**Your goal:** Take each line of the records below that contains the string "一般条件" and copy it.

● ● ● ● ● ● ●

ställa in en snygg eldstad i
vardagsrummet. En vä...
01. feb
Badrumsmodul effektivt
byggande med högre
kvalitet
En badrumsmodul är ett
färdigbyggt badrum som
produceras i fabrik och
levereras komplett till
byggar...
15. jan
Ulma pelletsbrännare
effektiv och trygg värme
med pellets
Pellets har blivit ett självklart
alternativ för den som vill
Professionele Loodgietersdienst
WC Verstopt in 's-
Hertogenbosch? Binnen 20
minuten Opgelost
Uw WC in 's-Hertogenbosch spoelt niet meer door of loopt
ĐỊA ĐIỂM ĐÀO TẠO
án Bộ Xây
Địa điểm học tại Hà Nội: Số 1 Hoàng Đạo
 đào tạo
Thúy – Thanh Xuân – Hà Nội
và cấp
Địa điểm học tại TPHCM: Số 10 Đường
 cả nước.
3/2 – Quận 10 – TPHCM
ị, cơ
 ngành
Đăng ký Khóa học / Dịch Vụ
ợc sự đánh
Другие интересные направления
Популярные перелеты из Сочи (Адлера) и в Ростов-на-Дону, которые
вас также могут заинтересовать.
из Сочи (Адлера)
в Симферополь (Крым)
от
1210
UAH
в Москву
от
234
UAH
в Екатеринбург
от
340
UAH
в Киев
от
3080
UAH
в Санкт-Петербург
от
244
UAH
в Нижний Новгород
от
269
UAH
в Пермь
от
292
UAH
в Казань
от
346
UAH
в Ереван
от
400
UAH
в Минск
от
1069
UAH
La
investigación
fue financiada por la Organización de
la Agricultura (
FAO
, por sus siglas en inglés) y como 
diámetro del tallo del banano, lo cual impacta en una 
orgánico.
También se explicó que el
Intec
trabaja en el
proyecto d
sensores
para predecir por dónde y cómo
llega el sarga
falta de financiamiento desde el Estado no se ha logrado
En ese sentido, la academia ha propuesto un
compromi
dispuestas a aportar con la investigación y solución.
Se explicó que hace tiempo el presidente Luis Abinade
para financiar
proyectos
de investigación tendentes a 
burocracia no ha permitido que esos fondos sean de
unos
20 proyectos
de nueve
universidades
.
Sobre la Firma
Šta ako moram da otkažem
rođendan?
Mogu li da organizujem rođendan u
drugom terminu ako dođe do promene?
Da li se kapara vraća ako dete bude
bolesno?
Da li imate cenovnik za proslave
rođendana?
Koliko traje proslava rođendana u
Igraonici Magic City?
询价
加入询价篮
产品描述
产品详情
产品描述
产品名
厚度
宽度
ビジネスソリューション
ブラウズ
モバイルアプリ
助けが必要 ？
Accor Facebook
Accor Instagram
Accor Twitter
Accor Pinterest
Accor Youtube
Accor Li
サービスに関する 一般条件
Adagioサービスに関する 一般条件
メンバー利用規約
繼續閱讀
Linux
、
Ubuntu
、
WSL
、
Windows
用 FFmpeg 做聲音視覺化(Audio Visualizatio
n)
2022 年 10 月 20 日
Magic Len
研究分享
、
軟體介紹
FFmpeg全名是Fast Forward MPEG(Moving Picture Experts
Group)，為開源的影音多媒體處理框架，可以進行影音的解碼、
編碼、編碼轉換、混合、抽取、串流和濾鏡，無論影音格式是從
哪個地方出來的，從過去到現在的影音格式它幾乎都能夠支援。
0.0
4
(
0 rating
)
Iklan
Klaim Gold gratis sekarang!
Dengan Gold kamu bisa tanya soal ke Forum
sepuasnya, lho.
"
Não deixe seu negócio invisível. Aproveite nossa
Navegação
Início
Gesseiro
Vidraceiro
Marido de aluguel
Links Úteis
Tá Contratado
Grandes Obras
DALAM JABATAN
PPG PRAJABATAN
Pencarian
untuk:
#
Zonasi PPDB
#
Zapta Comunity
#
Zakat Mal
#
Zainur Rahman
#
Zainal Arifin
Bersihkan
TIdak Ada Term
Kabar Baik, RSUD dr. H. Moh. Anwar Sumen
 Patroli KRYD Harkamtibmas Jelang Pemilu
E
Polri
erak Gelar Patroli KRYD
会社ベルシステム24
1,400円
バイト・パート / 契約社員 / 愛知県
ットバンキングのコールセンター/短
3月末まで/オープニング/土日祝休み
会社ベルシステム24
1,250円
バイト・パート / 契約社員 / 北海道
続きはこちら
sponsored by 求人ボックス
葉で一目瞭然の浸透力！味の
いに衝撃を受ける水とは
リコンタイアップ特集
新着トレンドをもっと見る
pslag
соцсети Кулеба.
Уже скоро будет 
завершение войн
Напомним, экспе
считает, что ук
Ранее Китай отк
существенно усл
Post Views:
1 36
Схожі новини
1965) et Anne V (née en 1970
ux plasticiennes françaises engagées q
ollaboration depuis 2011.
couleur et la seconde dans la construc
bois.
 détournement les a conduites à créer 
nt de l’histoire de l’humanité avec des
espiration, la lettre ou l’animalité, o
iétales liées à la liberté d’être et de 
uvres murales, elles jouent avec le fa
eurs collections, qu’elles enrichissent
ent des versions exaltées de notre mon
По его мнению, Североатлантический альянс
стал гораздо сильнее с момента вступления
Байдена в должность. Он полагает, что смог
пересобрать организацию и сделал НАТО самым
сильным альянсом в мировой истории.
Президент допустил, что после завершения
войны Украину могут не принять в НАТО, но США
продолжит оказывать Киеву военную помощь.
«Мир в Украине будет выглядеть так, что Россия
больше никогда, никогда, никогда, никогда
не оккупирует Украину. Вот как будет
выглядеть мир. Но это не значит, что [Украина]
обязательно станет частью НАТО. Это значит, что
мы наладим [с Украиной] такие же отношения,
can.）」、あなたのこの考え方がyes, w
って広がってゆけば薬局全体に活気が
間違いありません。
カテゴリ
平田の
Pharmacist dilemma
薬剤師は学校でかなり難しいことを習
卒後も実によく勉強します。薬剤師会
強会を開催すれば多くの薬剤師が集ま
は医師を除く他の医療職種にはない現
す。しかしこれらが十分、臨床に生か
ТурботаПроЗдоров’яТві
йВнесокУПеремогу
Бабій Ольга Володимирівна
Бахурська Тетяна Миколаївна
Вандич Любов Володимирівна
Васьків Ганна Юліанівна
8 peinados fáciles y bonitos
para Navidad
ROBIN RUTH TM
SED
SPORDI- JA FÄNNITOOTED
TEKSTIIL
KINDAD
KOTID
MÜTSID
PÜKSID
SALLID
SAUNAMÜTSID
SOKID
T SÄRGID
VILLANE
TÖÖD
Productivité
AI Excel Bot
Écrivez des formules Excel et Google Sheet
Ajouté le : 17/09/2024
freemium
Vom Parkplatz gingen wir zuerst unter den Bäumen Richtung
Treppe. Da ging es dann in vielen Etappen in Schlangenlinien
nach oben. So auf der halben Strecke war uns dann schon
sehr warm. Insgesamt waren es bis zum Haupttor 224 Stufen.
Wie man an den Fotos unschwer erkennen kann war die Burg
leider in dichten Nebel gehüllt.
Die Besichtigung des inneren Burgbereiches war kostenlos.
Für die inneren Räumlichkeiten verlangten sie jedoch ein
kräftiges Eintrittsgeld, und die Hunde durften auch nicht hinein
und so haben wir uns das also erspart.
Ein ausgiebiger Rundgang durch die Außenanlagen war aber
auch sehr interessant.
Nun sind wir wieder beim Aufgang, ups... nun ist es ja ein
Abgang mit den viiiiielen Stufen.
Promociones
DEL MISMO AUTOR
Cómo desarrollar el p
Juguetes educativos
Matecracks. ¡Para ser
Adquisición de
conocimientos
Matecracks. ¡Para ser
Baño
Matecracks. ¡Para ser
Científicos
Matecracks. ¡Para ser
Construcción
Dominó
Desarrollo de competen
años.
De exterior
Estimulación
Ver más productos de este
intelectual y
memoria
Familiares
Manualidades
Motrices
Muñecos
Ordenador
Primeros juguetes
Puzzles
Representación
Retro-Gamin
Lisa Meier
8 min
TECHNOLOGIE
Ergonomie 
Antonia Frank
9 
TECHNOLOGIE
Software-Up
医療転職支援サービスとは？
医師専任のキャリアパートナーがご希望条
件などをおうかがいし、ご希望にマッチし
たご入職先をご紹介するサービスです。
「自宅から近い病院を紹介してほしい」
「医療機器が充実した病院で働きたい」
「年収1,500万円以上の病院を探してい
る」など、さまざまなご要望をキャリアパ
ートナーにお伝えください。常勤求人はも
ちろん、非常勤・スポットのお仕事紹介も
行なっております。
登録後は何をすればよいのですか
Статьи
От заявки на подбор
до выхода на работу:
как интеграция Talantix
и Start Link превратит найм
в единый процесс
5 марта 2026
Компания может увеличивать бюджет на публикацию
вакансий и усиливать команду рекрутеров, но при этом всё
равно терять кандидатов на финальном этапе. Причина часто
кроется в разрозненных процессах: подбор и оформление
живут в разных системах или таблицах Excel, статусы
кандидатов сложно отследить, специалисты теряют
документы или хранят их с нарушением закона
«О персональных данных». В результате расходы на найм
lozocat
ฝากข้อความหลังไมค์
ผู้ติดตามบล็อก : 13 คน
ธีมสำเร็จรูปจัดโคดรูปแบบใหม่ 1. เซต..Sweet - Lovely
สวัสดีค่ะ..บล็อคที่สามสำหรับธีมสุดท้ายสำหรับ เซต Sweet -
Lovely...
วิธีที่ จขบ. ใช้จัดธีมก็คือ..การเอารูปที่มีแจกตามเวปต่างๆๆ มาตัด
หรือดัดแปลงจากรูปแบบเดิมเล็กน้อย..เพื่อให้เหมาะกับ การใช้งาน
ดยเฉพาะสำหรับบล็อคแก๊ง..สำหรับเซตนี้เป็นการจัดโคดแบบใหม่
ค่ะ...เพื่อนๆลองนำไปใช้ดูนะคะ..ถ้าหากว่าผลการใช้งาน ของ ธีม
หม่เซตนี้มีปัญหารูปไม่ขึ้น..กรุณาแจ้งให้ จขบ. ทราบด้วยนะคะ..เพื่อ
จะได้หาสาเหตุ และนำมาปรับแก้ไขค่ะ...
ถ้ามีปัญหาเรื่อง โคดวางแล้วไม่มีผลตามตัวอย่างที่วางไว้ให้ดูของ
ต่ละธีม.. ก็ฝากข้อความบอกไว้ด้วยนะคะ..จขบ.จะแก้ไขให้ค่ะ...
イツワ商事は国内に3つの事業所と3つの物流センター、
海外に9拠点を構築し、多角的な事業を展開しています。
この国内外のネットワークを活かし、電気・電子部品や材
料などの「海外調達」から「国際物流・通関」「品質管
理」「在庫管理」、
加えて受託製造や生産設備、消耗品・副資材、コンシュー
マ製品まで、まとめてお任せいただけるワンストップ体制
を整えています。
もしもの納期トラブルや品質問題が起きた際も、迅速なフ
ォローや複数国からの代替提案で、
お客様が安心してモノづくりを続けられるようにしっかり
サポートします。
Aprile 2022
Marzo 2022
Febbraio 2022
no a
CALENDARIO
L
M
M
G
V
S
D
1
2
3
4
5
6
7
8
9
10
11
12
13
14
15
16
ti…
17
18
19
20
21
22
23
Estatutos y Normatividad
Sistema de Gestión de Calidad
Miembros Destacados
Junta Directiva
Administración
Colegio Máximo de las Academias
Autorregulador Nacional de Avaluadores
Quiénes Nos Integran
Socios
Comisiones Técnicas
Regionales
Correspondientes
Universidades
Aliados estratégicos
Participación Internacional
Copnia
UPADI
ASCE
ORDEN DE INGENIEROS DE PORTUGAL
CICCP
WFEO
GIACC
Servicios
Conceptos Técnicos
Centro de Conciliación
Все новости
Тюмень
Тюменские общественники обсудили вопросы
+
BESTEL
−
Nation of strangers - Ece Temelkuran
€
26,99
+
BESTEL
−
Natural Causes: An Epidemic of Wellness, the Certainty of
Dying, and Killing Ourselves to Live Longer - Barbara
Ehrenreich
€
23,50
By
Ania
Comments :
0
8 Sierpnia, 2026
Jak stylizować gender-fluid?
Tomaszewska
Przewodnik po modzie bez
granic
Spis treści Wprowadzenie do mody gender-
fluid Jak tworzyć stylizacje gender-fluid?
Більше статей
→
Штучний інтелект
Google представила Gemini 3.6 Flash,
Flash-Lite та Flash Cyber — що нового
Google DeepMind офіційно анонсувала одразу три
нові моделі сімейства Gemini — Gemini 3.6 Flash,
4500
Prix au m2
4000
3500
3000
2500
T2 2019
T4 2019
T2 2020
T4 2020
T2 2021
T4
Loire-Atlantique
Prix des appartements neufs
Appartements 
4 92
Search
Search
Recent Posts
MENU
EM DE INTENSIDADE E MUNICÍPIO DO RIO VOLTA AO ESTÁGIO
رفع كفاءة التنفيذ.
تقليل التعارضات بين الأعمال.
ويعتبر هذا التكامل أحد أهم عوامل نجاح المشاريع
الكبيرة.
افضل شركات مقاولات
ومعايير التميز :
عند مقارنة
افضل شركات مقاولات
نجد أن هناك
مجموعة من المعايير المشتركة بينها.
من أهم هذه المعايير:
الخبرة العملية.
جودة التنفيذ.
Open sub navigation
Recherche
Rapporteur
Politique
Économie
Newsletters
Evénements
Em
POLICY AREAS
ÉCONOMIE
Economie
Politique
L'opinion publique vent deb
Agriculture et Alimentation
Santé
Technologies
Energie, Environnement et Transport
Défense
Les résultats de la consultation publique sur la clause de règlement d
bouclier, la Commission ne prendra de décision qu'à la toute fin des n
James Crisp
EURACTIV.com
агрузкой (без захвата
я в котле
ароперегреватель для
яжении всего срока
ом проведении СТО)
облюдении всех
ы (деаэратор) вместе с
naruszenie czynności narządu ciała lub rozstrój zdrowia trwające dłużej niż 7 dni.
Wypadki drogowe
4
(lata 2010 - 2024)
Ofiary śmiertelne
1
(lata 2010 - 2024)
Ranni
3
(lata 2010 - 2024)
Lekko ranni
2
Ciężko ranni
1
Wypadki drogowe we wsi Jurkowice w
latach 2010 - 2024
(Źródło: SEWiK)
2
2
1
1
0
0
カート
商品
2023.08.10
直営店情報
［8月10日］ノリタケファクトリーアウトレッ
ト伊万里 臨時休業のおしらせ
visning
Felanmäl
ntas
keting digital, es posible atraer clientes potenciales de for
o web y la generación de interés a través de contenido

● ● ● ● ● ● ●

**Task output:**
サービスに関する 一般条件
Adagioサービスに関する 一般条件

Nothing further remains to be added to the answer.